Dubai: Egyptian entrepreneur Naguib Sawiris aims to shake up debt-laden Telecom Italia and steer it towards expansion in Brazil if shareholders warm up to his proposal for a three billion euro ($3.9 billion) cash infusion.
The billionaire tycoon, who got to know Italy well when he owned the third-biggest mobile operator Wind, has put on the table a capital increase that could make him one of the biggest shareholders in Telecom Italia. Details on the structure of the proposed transaction are scarce, but Sawiris told Reuters that he proposed that the capital increase be open to all shareholders, not just himself, and that it should be conducted around the current market price of 0.70 euros per share.
That is likely to draw the ire of other Telecom Italia shareholders, including Spain's Telefonica and the three Italian financial institutions who together own 22.4 per cent via an unlisted holding company called Telco.

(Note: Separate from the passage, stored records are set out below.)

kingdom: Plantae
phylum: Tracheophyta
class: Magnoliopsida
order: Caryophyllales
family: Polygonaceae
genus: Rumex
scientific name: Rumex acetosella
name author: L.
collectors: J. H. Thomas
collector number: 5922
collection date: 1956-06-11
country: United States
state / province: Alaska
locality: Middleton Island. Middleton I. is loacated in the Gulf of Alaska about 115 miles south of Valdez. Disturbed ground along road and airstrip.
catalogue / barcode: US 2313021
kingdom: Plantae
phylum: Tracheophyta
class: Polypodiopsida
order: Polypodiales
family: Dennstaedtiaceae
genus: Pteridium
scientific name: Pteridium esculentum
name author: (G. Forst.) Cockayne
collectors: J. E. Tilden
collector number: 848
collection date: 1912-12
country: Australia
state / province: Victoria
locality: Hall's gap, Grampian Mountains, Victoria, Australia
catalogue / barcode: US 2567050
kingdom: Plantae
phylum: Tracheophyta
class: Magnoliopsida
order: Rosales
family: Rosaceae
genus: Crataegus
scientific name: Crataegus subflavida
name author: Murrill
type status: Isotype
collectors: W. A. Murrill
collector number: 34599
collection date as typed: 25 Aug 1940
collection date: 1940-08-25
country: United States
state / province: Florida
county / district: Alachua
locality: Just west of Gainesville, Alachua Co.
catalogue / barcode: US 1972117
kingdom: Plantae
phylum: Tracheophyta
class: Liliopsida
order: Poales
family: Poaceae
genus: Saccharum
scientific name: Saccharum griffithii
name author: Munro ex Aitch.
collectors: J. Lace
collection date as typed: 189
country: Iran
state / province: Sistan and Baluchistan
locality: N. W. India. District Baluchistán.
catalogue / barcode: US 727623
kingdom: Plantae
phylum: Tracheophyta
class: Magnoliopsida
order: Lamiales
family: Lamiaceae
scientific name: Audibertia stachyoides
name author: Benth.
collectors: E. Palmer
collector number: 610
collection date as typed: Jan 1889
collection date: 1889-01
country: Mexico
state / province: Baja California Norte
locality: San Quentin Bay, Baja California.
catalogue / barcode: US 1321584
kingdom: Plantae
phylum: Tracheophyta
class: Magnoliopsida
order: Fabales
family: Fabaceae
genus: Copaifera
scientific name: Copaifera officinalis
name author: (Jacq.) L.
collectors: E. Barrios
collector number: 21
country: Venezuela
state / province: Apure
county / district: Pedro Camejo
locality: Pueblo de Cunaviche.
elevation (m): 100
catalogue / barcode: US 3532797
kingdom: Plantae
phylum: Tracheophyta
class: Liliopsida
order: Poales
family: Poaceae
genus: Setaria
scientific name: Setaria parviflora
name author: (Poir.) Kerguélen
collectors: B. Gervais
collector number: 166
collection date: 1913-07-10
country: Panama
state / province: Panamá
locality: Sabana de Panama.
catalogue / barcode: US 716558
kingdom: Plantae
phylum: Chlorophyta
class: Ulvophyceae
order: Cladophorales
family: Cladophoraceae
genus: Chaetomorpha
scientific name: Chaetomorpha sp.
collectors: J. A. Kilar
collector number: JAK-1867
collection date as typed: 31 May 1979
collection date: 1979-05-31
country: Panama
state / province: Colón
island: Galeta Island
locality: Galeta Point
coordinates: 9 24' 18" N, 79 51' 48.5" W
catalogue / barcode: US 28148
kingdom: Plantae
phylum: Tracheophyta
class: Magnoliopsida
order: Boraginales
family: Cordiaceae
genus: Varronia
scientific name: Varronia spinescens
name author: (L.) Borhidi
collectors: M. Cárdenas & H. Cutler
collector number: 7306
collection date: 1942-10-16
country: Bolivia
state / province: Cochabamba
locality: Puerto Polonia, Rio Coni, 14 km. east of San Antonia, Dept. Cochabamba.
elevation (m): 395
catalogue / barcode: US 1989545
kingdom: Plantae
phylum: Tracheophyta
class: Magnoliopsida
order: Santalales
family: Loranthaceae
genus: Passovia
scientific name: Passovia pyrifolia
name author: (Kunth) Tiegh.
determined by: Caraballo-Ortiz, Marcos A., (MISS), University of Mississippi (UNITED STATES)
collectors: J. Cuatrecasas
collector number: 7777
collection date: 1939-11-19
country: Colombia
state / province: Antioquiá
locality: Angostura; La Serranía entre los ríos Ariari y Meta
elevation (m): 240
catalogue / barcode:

They value Telecom Italia at 1.50 euros per share in their accounts, and Marco Fossati, whose family's Findim Group owns five per cent of the Italian operator, on Monday said 1.50 was the "correct price" for any capital increase.
Sawiris, going against a trend of retreating investment in crisis-hit southern Europe, said he might also bring in some of his old Wind associates to put Telecom Italia back on the path to growth. "This proposal will provide a more stable financial structure for Telecom Italia going forward, more growth in Latin America and Brazil, and improved management through the infusion of people who have an excellent knowledge of the Italian market," Sawiris said.
Sawiris initially approached Telefonica and the other shareholders in Telco about the possibility of carrying out a capital increase at the holding company level. He was rebuffed, so decided to approach the Italian group directly. Sawiris told Reuters he was also opposed to a current plan to spin off Telecom Italia's fixed-line network, which is backed by some core investors as a way to raise badly needed cash, and by the Italian government as a means to speed up broadband investment.
"I believe this is a catastrophe," Sawiris said. "If Telecom Italia does that, they will lose the only differentiator they have left in the telecom market in Italy." Telecom Italia is now in talks with an Italian state-backed investment fund over such a spin-off. Under the plan, the fund would take a minority stake in the new company in exchange for Telecom Italia effectively becoming a wholesaler of broadband capacity to other companies.
Proponents of the spin-off argue the move would help Telecom Italia reduce debt while accelerating the modernisation of the woeful Internet infrastructure in Europe's fourth-largest economy.
Telecom Italia's board will meet on December 6 to discuss the network spin-off and whether to bid for Vivendi's GVT, a broadband specialist in Brazil, to complement its TIM Brasil mobile business unit in the fast-growing market.